### WHAT YOU WILL DO
Collect every line of the records that contains the string "ruler", matching case exactly.

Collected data
-=-=-=-=-

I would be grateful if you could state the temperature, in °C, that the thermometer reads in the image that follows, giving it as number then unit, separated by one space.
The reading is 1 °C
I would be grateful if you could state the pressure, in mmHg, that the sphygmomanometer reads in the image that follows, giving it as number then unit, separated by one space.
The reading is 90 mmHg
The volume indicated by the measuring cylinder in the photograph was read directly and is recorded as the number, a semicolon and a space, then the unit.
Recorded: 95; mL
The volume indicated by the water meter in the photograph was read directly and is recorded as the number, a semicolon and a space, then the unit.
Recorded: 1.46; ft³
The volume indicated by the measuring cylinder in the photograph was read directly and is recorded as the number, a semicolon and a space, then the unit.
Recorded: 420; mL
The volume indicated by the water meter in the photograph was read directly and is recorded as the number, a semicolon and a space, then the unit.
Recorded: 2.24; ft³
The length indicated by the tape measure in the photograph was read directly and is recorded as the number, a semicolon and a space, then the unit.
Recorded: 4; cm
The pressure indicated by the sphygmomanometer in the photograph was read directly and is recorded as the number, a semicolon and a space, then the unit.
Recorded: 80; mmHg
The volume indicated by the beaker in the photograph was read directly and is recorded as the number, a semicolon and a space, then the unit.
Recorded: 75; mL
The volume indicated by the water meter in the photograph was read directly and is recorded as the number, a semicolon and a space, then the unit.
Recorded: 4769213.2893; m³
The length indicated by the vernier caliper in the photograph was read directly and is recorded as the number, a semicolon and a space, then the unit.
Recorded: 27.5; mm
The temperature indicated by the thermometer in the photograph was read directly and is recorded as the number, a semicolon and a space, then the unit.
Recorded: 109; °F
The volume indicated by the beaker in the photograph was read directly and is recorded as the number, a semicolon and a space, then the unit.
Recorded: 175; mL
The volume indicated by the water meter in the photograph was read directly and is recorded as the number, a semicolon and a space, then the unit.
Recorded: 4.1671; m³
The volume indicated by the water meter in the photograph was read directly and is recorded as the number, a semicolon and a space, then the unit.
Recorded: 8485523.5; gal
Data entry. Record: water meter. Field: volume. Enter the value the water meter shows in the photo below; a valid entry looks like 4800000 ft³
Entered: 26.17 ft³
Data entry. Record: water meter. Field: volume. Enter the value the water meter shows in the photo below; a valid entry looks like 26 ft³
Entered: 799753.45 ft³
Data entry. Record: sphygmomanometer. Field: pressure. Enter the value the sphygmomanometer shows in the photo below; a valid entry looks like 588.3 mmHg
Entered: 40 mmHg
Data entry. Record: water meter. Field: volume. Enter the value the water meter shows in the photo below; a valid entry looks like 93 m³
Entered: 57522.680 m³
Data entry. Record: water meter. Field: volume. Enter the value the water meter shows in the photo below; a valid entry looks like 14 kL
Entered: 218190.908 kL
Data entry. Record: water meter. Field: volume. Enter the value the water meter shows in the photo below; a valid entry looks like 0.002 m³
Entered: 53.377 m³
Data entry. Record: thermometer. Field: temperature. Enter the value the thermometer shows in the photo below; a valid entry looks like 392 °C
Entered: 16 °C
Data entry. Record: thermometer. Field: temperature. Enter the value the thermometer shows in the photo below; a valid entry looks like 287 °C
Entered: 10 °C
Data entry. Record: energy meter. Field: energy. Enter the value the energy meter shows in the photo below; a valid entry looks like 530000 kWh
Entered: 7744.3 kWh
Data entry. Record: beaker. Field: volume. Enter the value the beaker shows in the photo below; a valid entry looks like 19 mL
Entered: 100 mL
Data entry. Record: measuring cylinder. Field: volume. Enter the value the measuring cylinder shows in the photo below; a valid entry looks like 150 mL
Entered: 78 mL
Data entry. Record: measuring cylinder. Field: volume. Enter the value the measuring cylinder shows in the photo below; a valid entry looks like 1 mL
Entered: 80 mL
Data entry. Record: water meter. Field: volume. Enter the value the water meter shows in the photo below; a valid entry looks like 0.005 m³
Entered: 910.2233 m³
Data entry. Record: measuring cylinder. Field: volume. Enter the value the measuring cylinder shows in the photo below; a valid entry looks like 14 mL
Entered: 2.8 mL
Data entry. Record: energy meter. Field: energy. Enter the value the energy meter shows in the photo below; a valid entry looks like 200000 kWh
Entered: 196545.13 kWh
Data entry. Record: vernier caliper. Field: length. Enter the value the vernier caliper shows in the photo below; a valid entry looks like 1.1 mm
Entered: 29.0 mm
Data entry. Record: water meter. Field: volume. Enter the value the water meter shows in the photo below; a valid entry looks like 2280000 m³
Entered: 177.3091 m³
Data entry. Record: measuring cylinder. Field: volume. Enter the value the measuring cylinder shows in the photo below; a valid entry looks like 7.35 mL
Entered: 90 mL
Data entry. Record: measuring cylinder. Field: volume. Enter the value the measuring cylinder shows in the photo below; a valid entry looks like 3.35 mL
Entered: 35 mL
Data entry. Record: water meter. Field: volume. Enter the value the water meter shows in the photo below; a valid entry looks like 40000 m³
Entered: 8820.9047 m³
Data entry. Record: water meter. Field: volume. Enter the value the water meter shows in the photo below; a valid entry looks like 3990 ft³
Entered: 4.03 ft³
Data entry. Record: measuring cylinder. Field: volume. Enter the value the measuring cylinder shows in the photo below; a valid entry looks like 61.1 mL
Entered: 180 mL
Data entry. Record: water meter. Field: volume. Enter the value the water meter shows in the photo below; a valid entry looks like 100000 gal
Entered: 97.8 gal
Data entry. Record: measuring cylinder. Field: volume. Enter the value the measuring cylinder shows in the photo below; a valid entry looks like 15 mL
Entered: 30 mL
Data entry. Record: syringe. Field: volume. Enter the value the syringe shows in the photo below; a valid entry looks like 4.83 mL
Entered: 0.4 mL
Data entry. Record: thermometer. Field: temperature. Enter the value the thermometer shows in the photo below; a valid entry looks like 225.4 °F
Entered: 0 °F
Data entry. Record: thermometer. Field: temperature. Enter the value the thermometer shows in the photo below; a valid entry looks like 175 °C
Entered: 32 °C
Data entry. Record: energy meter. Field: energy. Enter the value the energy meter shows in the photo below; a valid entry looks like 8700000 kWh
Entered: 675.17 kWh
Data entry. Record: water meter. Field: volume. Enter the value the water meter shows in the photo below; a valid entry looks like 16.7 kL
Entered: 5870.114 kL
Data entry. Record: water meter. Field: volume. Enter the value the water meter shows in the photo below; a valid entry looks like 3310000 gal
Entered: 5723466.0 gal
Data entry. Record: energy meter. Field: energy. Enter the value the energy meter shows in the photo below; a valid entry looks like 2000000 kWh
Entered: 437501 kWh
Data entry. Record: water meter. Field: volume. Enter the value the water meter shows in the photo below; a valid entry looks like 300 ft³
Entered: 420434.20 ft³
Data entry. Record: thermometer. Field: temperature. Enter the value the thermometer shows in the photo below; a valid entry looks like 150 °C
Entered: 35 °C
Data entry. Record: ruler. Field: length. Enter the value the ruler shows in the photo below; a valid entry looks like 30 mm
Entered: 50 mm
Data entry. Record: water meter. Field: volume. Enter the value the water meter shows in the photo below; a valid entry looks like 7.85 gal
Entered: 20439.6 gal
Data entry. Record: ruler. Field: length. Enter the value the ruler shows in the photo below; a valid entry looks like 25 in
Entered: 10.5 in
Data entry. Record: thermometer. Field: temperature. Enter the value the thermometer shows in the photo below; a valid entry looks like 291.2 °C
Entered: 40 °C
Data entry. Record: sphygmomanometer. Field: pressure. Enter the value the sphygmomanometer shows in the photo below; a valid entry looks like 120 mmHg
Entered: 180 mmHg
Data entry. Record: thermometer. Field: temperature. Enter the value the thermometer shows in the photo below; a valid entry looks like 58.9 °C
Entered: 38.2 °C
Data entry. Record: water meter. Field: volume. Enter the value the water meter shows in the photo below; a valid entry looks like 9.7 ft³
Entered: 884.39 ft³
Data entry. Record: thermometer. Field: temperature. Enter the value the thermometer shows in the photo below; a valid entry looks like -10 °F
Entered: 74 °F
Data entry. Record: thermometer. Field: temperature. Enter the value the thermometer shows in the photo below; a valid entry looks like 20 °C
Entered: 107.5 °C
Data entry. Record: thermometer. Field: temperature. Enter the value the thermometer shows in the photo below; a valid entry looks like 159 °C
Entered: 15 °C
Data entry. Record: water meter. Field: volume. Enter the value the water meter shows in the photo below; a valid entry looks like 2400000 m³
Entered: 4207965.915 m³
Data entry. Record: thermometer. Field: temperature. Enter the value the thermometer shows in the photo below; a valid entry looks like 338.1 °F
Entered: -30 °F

-=-=-=-=-

### YOUR SOLUTION
Data entry. Record: ruler. Field: length. Enter the value the ruler shows in the photo below; a valid entry looks like 30 mm
Data entry. Record: ruler. Field: length. Enter the value the ruler shows in the photo below; a valid entry looks like 25 in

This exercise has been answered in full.